Software Licence Maintenance: The Questionable Customer’s Option

In Data Direct v Marks & Spencer, the High Court has given judgment on the interpretation of a software licence which required substantial payments in respect of maintenance. The key phrase was the seemingly innocent ‘at the customer’s option’.

In Data Direct Technologies Ltd v Marks and Spencer plc [2009] EWHC 97 (Ch), Mr Justice Floyd was required to interpret a software licence agreement which also covered ongoing maintenance of the software in question. The case is essentially run of the mill, but any judgment on a software licence has its minor points of interest to IT lawyers.

 

The essential question was whether the customer (M&S) continued to be liable for the maintenance fee where it no longer required that maintenance but had not given a formal notice to that effect within the terms of the agreement.

 

Clause 7 of Product Schedule 8 read ‘Maintenance shall be provided in accordance with the Agreement and the Maintenance Schedule appended to the Agreement.

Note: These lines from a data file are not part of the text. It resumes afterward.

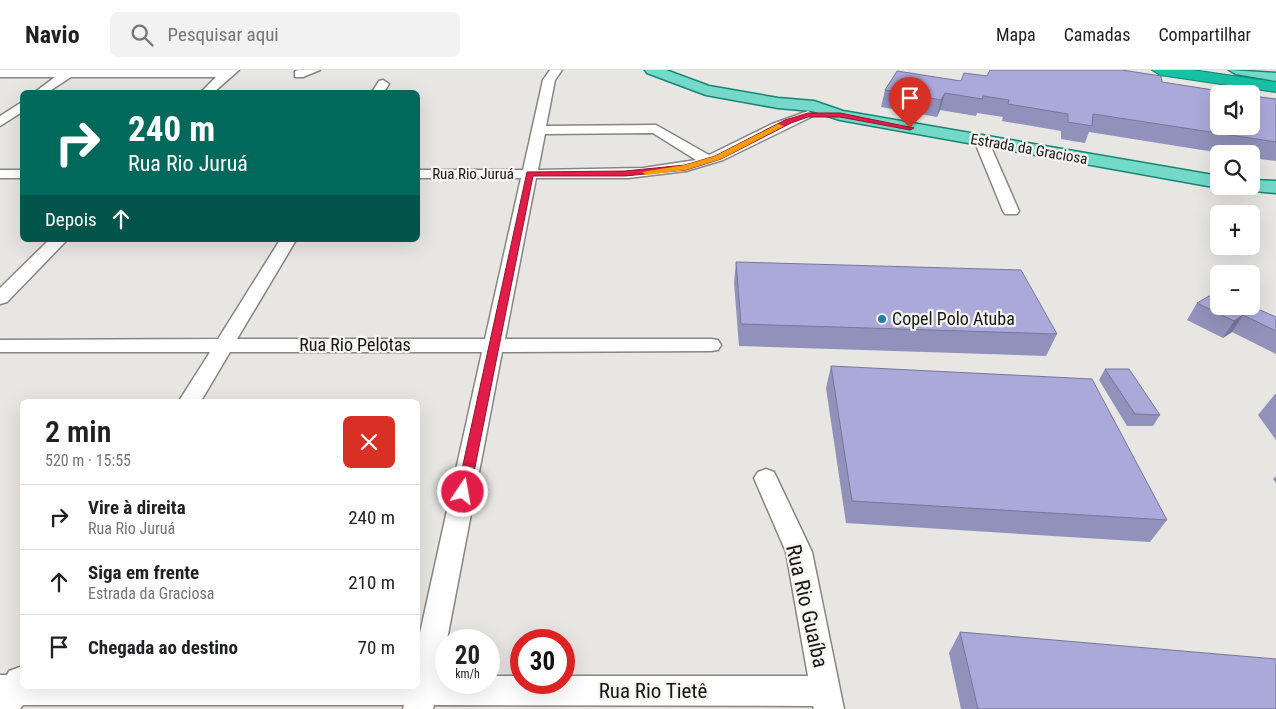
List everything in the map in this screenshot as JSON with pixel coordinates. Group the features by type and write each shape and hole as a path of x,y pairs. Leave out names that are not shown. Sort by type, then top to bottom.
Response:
{"highway":[{"path":"1160,70 1276,87"},
{"path":"1198,70 1276,81"}],"main road":[{"name":"Estrada da Graciosa","path":"652,70 706,90 778,103 803,112 840,115 1210,180"},
{"path":"1236,70 1276,77"},
{"path":"1260,186 1276,187"}],"street":[{"path":"299,74 314,70"},
{"path":"420,700 549,80 556,70"},
{"path":"0,73 231,71"},
{"path":"209,90 231,71"},
{"path":"44,90 68,73"},
{"path":"0,123 20,108"},
{"name":"Rua Rio Juruá","path":"420,174 647,172 686,167 733,151 803,112"},
{"path":"0,123 20,123"},
{"path":"539,130 656,129 708,161"},
{"path":"981,140 1011,211"},
{"path":"0,174 20,174"},
{"path":"0,298 56,242"},
{"path":"191,399 287,242"},
{"name":"Rua Rio Pelotas","path":"0,346 710,345"},
{"name":"Rua Rio Guaíba","path":"766,478 800,552 828,700"},
{"name":"Rua Rio Tietê","path":"10,691 420,700 828,700"}],"building":[{"path":"990,70 1122,70 1161,76 1162,82 1210,89 1210,132 1093,114 1092,126 1068,122 1068,114 1008,104 1009,100 983,96 982,99 945,93 941,100 885,90 897,71 961,81 964,73 987,76"},
{"path":"1260,97 1276,99 1276,142 1230,135 1260,135"},
{"name":"Copel Polo Atuba","path":"736,262 1021,270 1057,334 741,324"},
{"path":"1209,296 1210,296 1210,309 1197,303"},
{"path":"1260,310 1276,317 1276,331 1243,315 1260,315"},
{"path":"1222,315 1243,315 1234,321"},
{"path":"831,366 1092,379 1167,520 852,501"},
{"path":"1105,369 1129,369 1160,415 1135,414"},
{"path":"960,632 1276,659 1276,709 978,709"}],"slow traffic":[{"path":"646,172 686,167 718,158 780,126"}],"place":[{"name":"Copel Polo Atuba","path":"882,319"}],"route":[{"path":"463,492 530,174 625,174 686,167 718,158 788,121 808,115 840,115 910,128"}]}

At the Customer's option, annual maintenance for the licence extension (including upgrade) contained herein for the period 26th October 2007 to 25th October 2008 shall be 17.5% of £750,000 i.e. of the licence fee paid and will be subject to an annual RPI increase.’ (emphasis added).

 

The claimant’s case was that the effect of clause 7 is that maintenance was payable in accordance with the Maintenance Schedule of the Main Agreement, under clause 1(c) of which the defendant was obliged to pay for maintenance unless it gave 30 days’ written notice of its intention to cancel maintenance. As the defendant never served a valid notice in writing terminating maintenance in accordance with the Maintenance Schedule, the maintenance fee remained payable.

 

The defendant’s case was that it was obliged to pay for the maintenance only if it exercised the option granted by clause 7 to purchase it and that reflected the natural and ordinary meaning of the expression ‘at the Customer's option’. As it never exercised the option, the maintenance charge was not payable. Moreover, if the claimant's construction were accepted, the words ‘at the Customer's option’ were unnecessary. If the intention had been to refer to the right to cancel maintenance, words such as ‘subject to the right to cancel under clause 1(c)’ would have been more apt.

 

Mr Justice Floyd found the claimant’s interpretation the more attractive in the circumstances. His full judgment can be read here.

 

One aspect of the case perhaps deserves highlighting. The dispute between the parties began no earlier than October 2007 so all involved acted very promptly to make it to a Chancery Division judgment by January 2009.